Extracted page text data
===============

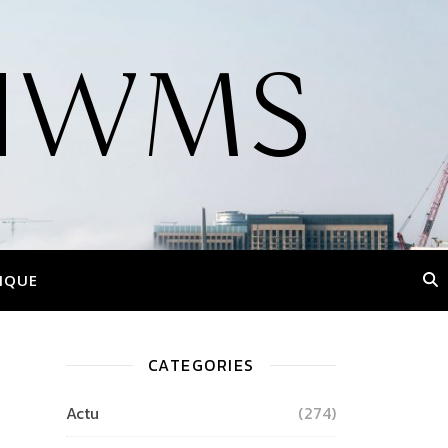
 l'IWMS
IQUE
CATEGORIES
Actu
(274)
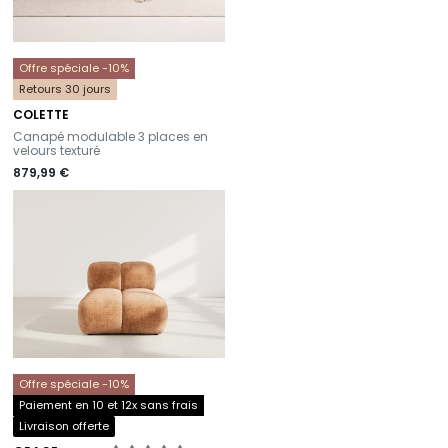
Offre spéciale -10%
Retours 30 jours
COLETTE
-
Canapé modulable 3 places en
velours texturé
879,99 €
Offre spéciale -10%
Paiement en 10 et 12x sans frais
Livraison offerte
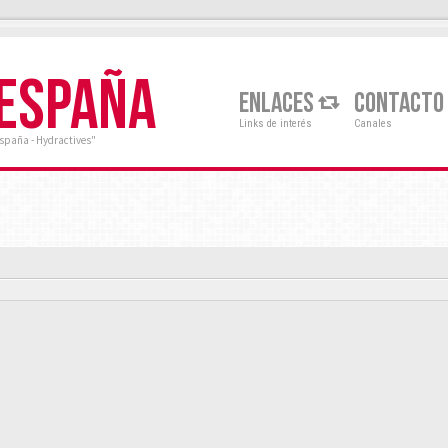
 ESPAÑA
ENLACES
CONTACTO
Links de interés
Canales
España - Hydractives"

===============

**TASK TO CARRY OUT**
Copy the preceding data in full and word for word, dropping its pictures.

**FINISHED EXERCISE**
 l'IWMS
IQUE
CATEGORIES
Actu
(274)
Offre spéciale -10%
Retours 30 jours
COLETTE
-
Canapé modulable 3 places en
velours texturé
879,99 €
Offre spéciale -10%
Paiement en 10 et 12x sans frais
Livraison offerte
 ESPAÑA
ENLACES
CONTACTO
Links de interés
Canales
España - Hydractives"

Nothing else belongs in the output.